= Beginning of Section =
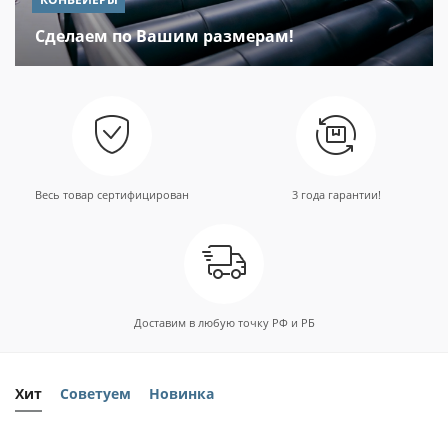
Сделаем по Вашим размерам!
Весь товар сертифицирован
3 года гарантии!
Доставим в любую точку РФ и РБ
Хит
Советуем
Новинка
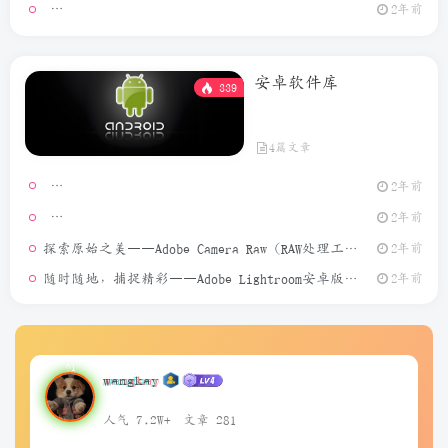
GeoPo
2年前
安卓软件库
339
4篇文章
2年前
模拟定位
2年前
探索原始之美——Adobe Camera Raw（RAW处理工具）介绍
2年前
随时随地，捕捉精彩——Adobe Lightroom安卓版介绍
2年前
wangkay
人气 7.2W+
文章 281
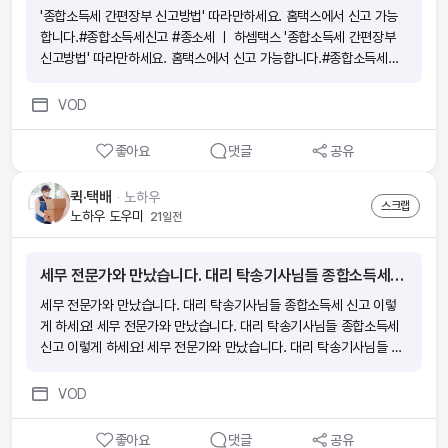
'종합소득세 간편장부 신고방법' 따라만하세요. 홈택스에서 신고 가능
합니다.#종합소득세신고 #종소세 ㅣ 하셈택스 '종합소득세 간편장부
신고방법' 따라만하세요. 홈택스에서 신고 가능합니다.#종합소득세신
고 #종소세 ㅣ 하셈택스 '종합소득세 간편장부 신고방법' 따라만하세
요. 홈택스에서 신고 가능합니다.#종합소득세신고 #종소세 ㅣ 하셈택
VOD
스 '종합소득세 간편장부 신고방법' 따라만하세요. 홈택스에서 신고 가
능합니다.#종합소득세신고 #종소세 ㅣ 하셈택스
좋아요
댓글
공유
퀵·택배
ᆞ
노하우
스크랩
노하우 도우미
21일전
세무 전문가와 만났습니다. 대리 탁송기사님들 종합소득세 신고 이렇게 하세요!
세무 전문가와 만났습니다. 대리 탁송기사님들 종합소득세 신고 이렇
게 하세요! 세무 전문가와 만났습니다. 대리 탁송기사님들 종합소득세
신고 이렇게 하세요! 세무 전문가와 만났습니다. 대리 탁송기사님들 종
합소득세 신고 이렇게 하세요! 세무 전문가와 만났습니다. 대리 탁송기
사님들 종합소득세 신고 이렇게 하세요!
VOD
좋아요
댓글
공유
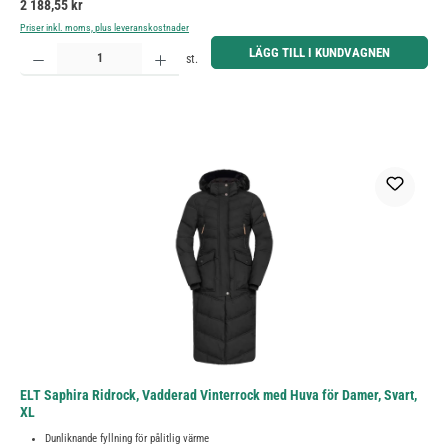
Ordinarie pris:
2 188,55 kr
Priser inkl. moms, plus leveranskostnader
Produktkvantitet: Ange önskat belopp eller använd knapparna för att öka eller minska kvantiteten.
LÄGG TILL I KUNDVAGNEN
st.
ELT Saphira Ridrock, Vadderad Vinterrock med Huva för Damer, Svart,
XL
Dunliknande fyllning för pålitlig värme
= End of Section =
#### Exercise requirements
Count the lines above that contain the string "탁송기사님들", with case counting, and give only the number.

#### Response below
4